Generate SIS Connect files for multiple plant species
Source:vignettes/Generate-csvs.Rmd
Generate-csvs.Rmd
The aim of LCr
is to speed up the process of adding
Least Concern (LC) species to the IUCN Red List. We’ll start with
a list of plant species and end up with a zip file of CSV files that
contain the minimal required information to support a Least Concern
assessment. The zip file can then be uploaded into the IUCN Species
Informaiton System (SIS) via SIS Connect (requires
registration) where the draft assessments can be edited, reviewed and
hopefully published on the IUCN Red List in due course. Spatial data to
support the assessment is also generated by LCr
.
Before you start, make sure you have the rWCVP
package
installed along with the associated data package rWCVPdata
.
For more information see the Getting
Started guide.
Load the LCr
library:
Get name keys from a species list
The first step is to determine the list of LC species that you want to document.

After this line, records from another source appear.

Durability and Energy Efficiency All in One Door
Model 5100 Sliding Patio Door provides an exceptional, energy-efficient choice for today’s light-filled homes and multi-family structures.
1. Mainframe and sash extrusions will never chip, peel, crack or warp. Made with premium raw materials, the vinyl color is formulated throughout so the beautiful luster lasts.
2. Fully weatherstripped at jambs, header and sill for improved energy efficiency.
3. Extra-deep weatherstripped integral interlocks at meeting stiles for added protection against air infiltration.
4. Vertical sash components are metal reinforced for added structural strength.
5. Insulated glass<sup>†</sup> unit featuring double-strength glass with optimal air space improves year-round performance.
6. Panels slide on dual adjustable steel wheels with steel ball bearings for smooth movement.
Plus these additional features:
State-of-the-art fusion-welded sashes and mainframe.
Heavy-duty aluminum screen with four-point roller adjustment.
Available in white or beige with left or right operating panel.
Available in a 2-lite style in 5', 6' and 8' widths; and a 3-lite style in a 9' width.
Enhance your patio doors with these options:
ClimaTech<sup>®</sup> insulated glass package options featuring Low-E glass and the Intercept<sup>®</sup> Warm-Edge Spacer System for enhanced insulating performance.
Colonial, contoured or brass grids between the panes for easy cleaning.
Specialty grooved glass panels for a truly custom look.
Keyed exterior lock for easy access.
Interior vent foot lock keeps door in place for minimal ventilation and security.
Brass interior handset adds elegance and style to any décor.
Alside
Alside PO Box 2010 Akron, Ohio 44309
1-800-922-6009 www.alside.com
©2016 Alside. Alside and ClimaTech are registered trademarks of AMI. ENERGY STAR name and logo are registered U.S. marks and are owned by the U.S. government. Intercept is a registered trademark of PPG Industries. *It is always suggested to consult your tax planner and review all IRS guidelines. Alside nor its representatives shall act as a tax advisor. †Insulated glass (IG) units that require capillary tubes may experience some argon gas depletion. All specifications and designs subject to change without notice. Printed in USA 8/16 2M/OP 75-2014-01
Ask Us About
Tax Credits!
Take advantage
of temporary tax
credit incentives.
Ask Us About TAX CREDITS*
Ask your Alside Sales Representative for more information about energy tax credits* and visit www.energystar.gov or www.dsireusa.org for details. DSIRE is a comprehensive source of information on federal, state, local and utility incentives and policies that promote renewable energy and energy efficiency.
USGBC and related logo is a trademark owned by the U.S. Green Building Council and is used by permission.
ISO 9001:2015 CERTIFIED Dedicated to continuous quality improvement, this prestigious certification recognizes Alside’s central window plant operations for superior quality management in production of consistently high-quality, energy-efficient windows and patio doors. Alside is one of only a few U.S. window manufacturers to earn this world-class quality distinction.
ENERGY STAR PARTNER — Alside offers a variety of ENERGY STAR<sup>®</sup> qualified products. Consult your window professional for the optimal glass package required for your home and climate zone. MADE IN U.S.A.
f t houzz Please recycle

A study predicted extinction risk for all species of flowering plants (Angiosperms). You can filter on species that are confidently predicted to be LC, or manually generate a data frame from a list as shown below.
Note that predictions can be wrong so please verify that your selected species are genuine LC species. A useful resource to help determine whether your species is LC is to check whether it has previously been assessed. The ThreatSearch resource maintained by BGCI contains evidence-based plant conservation assessments compiled from digital resources including national/regional Red Lists.
lc_species <-
data.frame(sp = c(
"Crabbea acaulis", "Crabbea cirsioides", "Crabbea nana", "Crabbea velutina"
))
print(lc_species)
#> sp
#> 1 Crabbea acaulis
#> 2 Crabbea cirsioides
#> 3 Crabbea nana
#> 4 Crabbea velutina
Next we can reconcile the names against other data sources using
existing packages such as rWCVP
and rgbif
.
This will provide us with name keys that can be used to search for data
on those species.
In this case we want to enforce a single matching name for every name
in our list so we set the match
parameter to ‘single’, but
you can set this to ‘multiple’ if you wish to allow multiple matches.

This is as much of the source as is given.